_GOAL OF THE EXERCISE_
Only the lines below from the one containing "Een ander bedrag" through the one containing "en exklusiv roséguldslegering i 18k som" belong in the answer, repeated exactly and without pictures.
DATA SUPPLIED section start
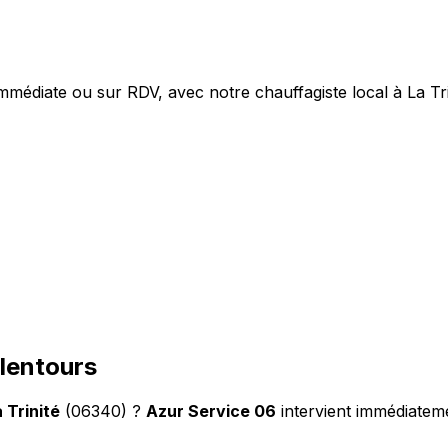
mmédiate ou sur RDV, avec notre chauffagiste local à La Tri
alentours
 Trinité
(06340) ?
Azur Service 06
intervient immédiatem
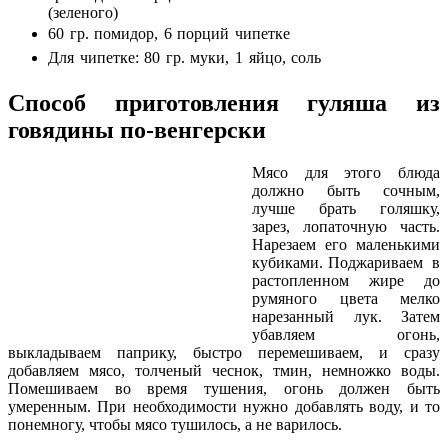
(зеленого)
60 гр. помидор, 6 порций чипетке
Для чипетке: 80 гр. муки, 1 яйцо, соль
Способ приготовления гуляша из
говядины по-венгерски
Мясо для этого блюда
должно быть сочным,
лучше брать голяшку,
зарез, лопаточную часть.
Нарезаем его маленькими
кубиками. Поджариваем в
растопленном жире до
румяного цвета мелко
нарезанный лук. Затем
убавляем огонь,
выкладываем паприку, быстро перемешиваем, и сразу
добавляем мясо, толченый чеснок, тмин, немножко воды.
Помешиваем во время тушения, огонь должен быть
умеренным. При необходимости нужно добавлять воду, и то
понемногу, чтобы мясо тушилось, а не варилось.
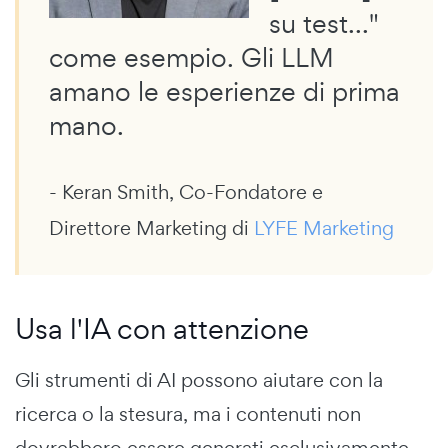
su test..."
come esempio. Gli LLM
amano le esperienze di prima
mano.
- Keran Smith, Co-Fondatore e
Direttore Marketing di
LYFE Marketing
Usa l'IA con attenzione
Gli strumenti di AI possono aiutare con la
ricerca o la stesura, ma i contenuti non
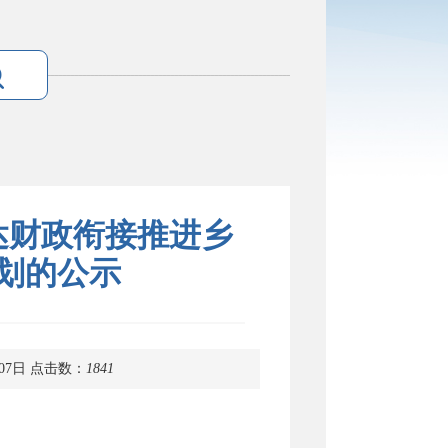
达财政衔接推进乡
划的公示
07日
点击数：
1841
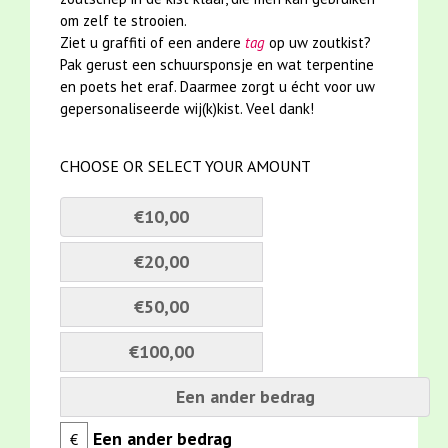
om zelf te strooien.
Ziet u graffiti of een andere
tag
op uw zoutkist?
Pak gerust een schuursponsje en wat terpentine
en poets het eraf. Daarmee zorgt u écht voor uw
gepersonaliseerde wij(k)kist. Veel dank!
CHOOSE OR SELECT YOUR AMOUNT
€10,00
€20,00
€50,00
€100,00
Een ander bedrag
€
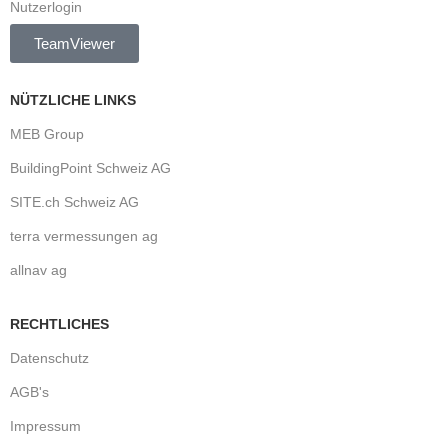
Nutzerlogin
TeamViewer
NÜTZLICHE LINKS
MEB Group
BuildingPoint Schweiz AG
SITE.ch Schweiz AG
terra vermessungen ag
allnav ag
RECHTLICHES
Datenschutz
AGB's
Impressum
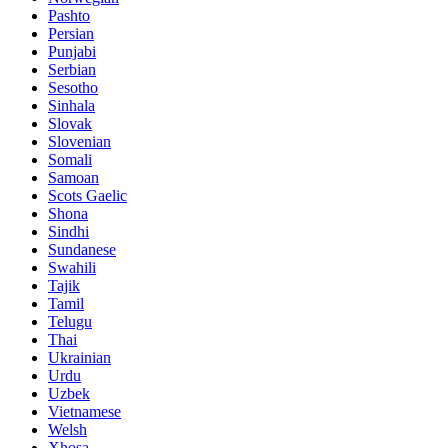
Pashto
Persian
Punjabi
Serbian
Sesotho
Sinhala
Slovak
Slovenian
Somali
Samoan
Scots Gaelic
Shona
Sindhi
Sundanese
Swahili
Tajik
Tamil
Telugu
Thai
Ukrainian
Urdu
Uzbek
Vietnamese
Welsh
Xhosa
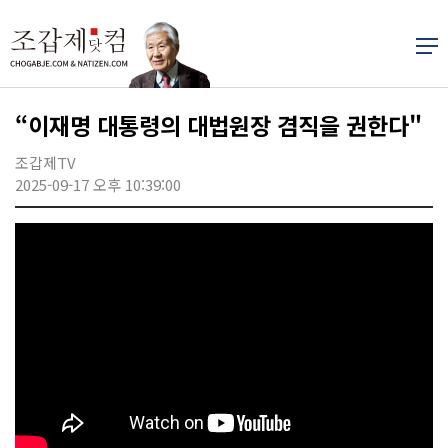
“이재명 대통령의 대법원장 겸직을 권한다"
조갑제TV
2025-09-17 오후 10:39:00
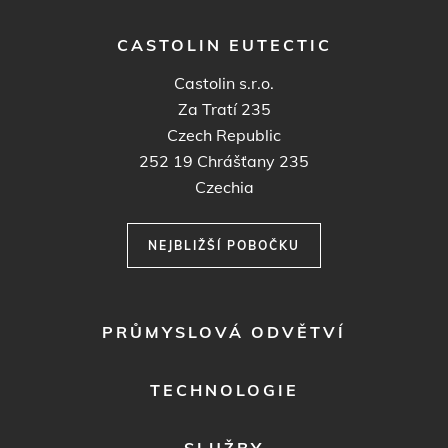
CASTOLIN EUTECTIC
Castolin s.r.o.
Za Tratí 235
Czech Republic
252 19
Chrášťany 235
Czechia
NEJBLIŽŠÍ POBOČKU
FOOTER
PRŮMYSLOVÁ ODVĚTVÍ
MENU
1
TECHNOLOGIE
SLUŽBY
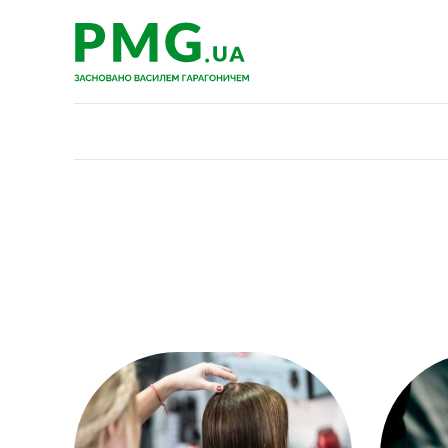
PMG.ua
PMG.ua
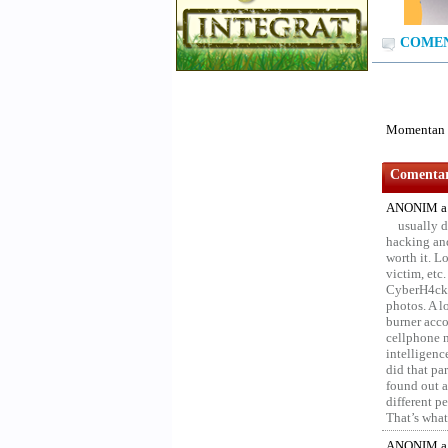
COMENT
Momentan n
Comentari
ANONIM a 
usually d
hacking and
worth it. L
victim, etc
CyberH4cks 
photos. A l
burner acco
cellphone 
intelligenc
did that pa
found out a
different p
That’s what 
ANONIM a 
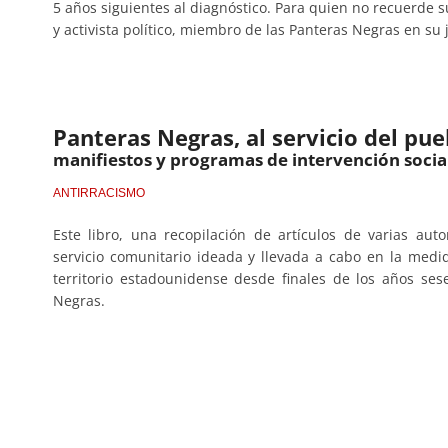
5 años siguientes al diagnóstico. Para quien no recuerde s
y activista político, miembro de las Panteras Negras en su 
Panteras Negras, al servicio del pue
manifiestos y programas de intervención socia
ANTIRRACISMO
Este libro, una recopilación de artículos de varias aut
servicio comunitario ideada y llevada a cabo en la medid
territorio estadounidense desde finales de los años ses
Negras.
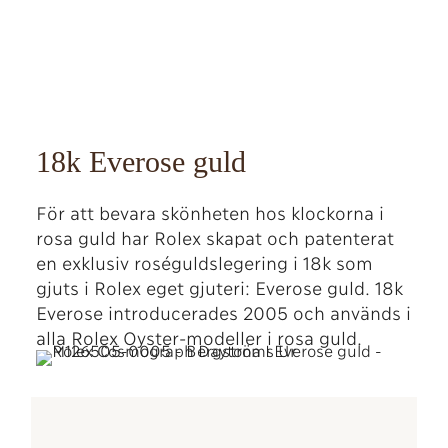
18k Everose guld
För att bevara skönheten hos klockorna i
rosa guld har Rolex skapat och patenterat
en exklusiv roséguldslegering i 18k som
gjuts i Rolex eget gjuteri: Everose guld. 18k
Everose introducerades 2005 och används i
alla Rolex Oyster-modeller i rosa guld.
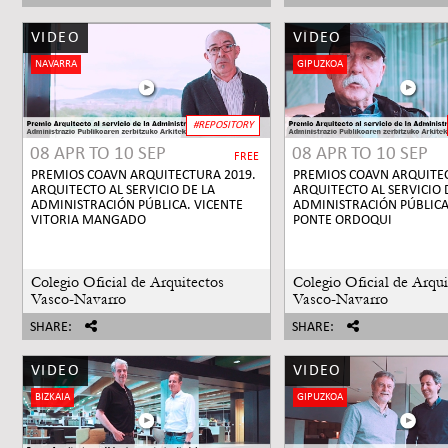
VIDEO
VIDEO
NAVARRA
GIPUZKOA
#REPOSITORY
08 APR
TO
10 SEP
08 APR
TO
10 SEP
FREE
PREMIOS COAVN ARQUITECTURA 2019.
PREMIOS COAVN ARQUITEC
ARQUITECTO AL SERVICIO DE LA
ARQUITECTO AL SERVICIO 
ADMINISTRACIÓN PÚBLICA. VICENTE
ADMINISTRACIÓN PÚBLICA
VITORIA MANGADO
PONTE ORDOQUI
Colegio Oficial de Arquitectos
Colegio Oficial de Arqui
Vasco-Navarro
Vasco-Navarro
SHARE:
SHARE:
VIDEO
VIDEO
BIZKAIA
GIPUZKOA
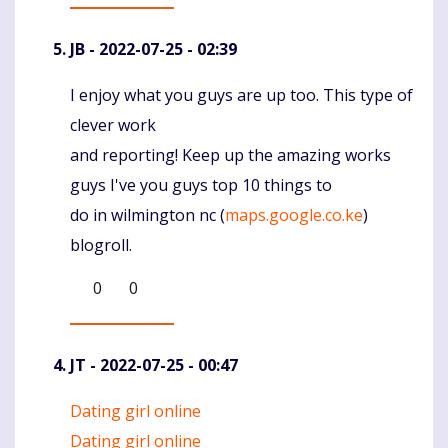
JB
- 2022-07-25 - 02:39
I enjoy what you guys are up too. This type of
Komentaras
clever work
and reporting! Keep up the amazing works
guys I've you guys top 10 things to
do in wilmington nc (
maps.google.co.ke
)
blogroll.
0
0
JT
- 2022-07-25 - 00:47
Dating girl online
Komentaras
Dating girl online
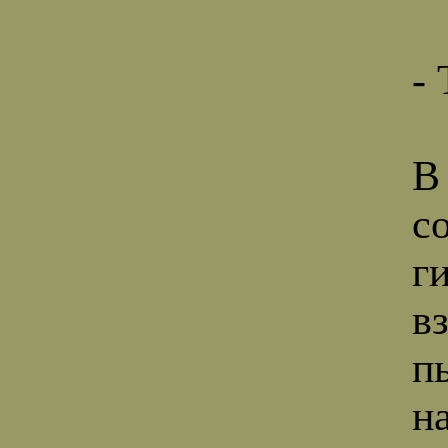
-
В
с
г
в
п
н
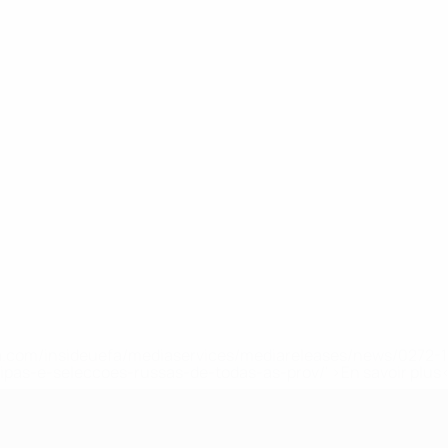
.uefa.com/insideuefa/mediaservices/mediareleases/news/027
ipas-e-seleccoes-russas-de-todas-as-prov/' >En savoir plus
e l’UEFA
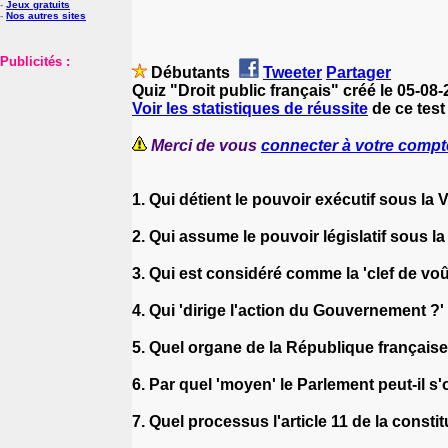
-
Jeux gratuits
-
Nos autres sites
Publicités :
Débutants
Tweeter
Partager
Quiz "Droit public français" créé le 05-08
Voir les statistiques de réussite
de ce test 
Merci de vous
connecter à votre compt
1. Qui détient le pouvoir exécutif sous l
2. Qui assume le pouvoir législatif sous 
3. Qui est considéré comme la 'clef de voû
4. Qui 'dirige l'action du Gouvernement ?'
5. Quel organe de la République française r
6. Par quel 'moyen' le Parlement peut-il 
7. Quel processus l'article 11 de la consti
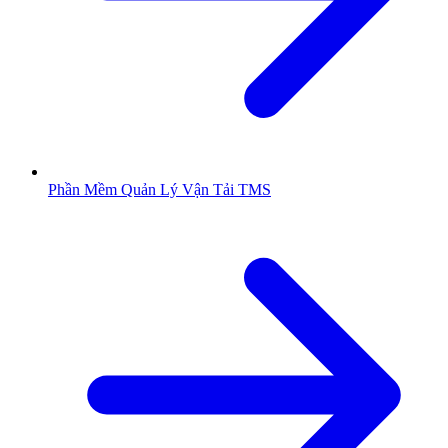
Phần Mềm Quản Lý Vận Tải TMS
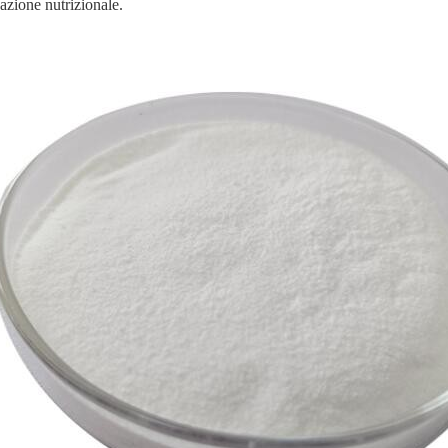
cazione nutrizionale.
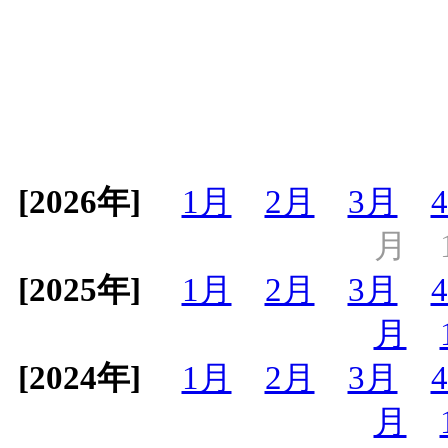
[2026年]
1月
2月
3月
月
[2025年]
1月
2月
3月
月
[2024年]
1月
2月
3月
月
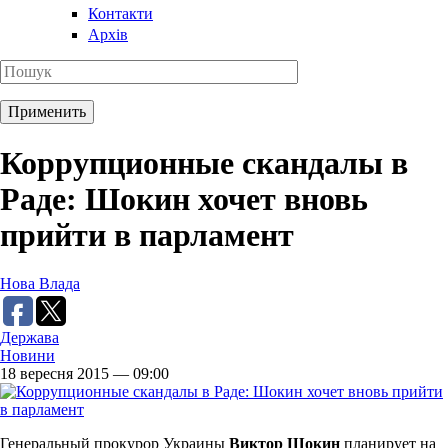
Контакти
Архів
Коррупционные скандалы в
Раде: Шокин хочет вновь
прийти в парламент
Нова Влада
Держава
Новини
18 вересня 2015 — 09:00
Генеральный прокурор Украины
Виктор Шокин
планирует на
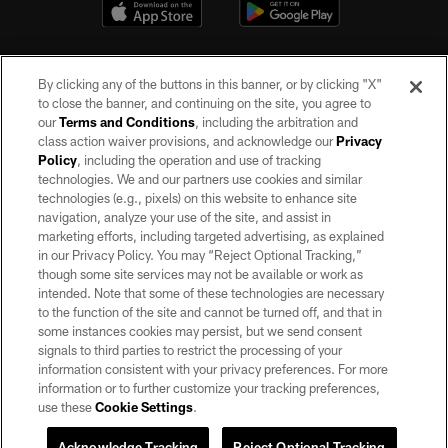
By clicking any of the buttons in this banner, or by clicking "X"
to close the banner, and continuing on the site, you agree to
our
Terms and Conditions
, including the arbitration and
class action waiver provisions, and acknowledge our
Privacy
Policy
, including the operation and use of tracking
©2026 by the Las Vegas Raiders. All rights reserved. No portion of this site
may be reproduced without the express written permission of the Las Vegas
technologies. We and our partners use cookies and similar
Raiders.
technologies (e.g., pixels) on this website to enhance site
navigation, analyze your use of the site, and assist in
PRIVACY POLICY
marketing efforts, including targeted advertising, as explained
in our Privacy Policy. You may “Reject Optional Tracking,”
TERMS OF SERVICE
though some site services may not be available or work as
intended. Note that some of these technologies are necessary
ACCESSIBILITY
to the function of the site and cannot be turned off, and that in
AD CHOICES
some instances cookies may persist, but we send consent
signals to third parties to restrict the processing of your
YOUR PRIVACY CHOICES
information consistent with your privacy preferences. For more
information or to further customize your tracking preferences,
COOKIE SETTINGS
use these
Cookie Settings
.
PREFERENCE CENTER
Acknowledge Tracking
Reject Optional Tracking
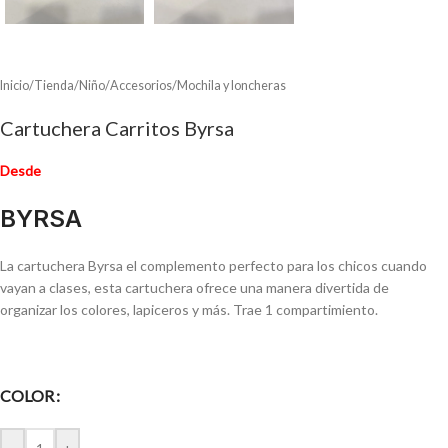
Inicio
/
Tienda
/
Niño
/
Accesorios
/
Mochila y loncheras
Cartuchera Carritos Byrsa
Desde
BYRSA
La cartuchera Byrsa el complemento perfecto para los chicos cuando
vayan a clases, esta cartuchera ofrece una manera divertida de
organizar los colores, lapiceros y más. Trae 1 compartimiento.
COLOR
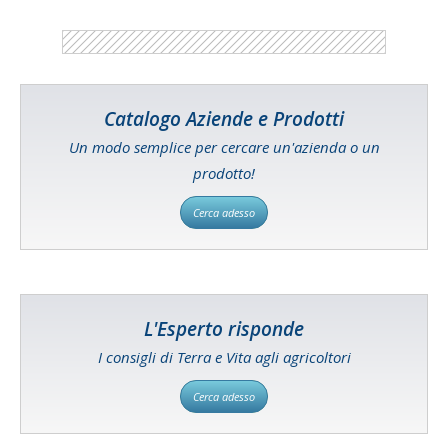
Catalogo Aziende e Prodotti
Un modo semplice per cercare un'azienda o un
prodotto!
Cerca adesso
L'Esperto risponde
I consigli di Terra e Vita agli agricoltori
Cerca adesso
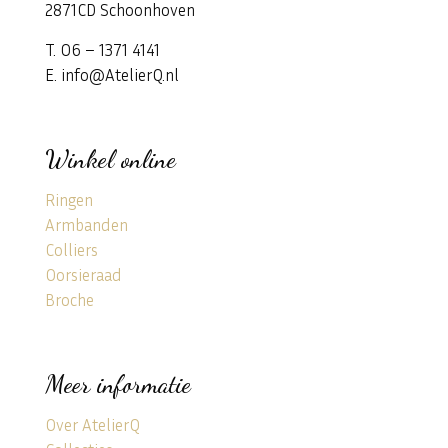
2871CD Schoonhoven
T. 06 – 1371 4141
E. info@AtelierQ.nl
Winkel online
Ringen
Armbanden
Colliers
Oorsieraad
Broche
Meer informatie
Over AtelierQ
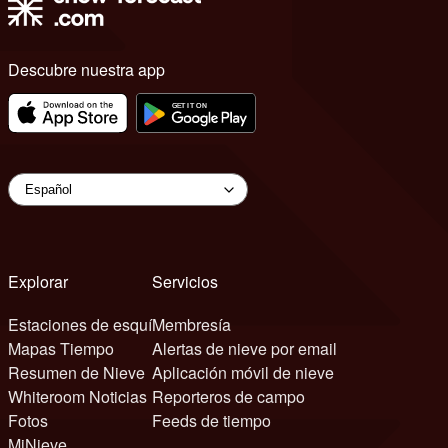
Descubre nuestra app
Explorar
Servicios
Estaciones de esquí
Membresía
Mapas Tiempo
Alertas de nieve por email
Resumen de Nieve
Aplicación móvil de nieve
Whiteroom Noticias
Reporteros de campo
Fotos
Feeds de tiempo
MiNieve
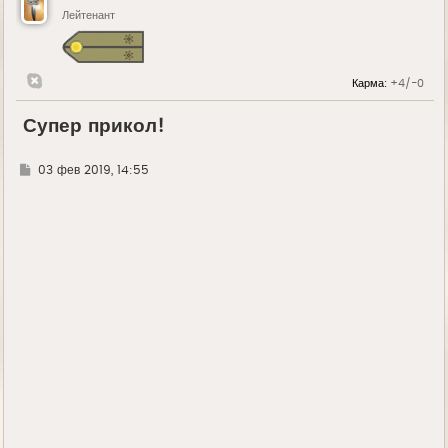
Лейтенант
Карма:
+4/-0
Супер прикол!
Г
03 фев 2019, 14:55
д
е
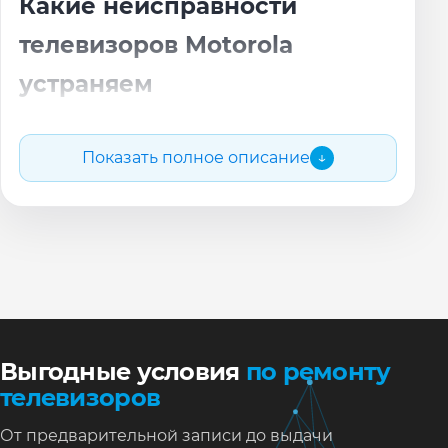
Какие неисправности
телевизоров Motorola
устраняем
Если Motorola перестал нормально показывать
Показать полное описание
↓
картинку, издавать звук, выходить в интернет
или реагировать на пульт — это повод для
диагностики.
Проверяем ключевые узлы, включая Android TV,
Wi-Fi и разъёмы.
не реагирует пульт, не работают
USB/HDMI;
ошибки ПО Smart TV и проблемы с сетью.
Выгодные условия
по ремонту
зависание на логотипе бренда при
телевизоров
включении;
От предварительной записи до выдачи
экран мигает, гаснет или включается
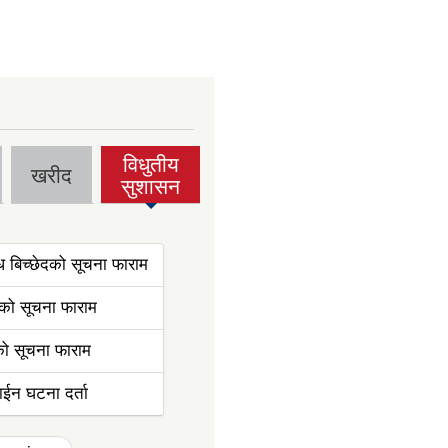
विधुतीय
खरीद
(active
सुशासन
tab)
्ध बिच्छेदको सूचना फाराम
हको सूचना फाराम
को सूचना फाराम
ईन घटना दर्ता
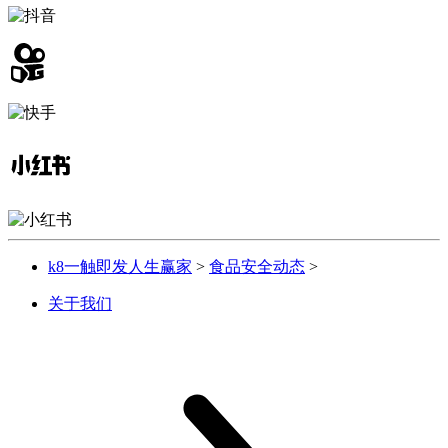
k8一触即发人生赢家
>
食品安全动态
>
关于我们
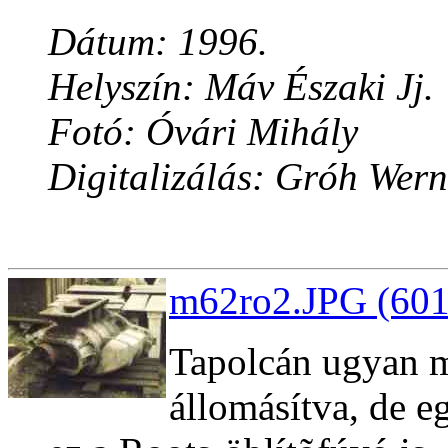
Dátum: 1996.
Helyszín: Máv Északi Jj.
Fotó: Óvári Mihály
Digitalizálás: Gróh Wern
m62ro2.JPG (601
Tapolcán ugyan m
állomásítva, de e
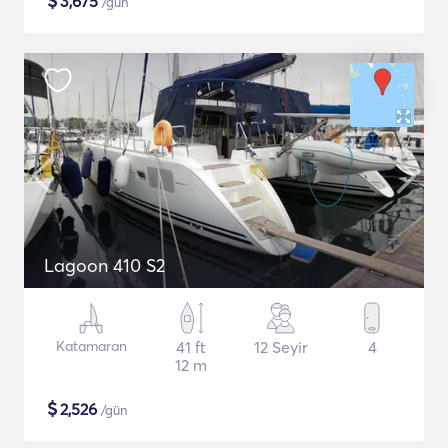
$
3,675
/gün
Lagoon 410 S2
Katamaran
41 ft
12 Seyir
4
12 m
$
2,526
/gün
DATA SUPPLIED section end
_ANSWER FOR THIS EXERCISE_
Een ander bedrag
€
Nutzerlogin
TeamViewer
NÜTZLICHE LINKS
MEB Group
BuildingPoint Schweiz AG
SITE.ch Schweiz AG
terra vermessungen ag
allnav ag
RECHTLICHES
Datenschutz
AGB's
Impressum
Pashto
Persian
Punjabi
Serbian
Sesotho
Sinhala
Slovak
Slovenian
Somali
Samoan
Scots Gaelic
Shona
Sindhi
Sundanese
Swahili
Tajik
Tamil
Telugu
Thai
Ukrainian
Urdu
Uzbek
Vietnamese
Welsh
Xhosa
“이재명 대통령의 대법원장 겸직을 권한다"
조갑제TV
2025-09-17 오후 10:39:00
CASTOLIN EUTECTIC
Castolin s.r.o.
Za Tratí 235
Czech Republic
252 19
Chrášťany 235
Czechia
NEJBLIŽŠÍ POBOČKU
FOOTER
PRŮMYSLOVÁ ODVĚTVÍ
MENU
1
TECHNOLOGIE
SLUŽBY
PMG.ua
PMG.ua
COMENT
Momentan n
Comentari
ANONIM a 
usually d
hacking and
worth it. L
victim, etc
CyberH4cks 
photos. A l
burner acco
cellphone 
intelligenc
did that pa
found out a
different p
That’s what 
ANONIM a 
5 años siguientes al diagnóstico. Para quien no recuerde s
y activista político, miembro de las Panteras Negras en su 
Panteras Negras, al servicio del pue
manifiestos y programas de intervención socia
ANTIRRACISMO
Este libro, una recopilación de artículos de varias aut
servicio comunitario ideada y llevada a cabo en la medid
territorio estadounidense desde finales de los años ses
Negras.
18k Everose guld
För att bevara skönheten hos klockorna i
rosa guld har Rolex skapat och patenterat
en exklusiv roséguldslegering i 18k som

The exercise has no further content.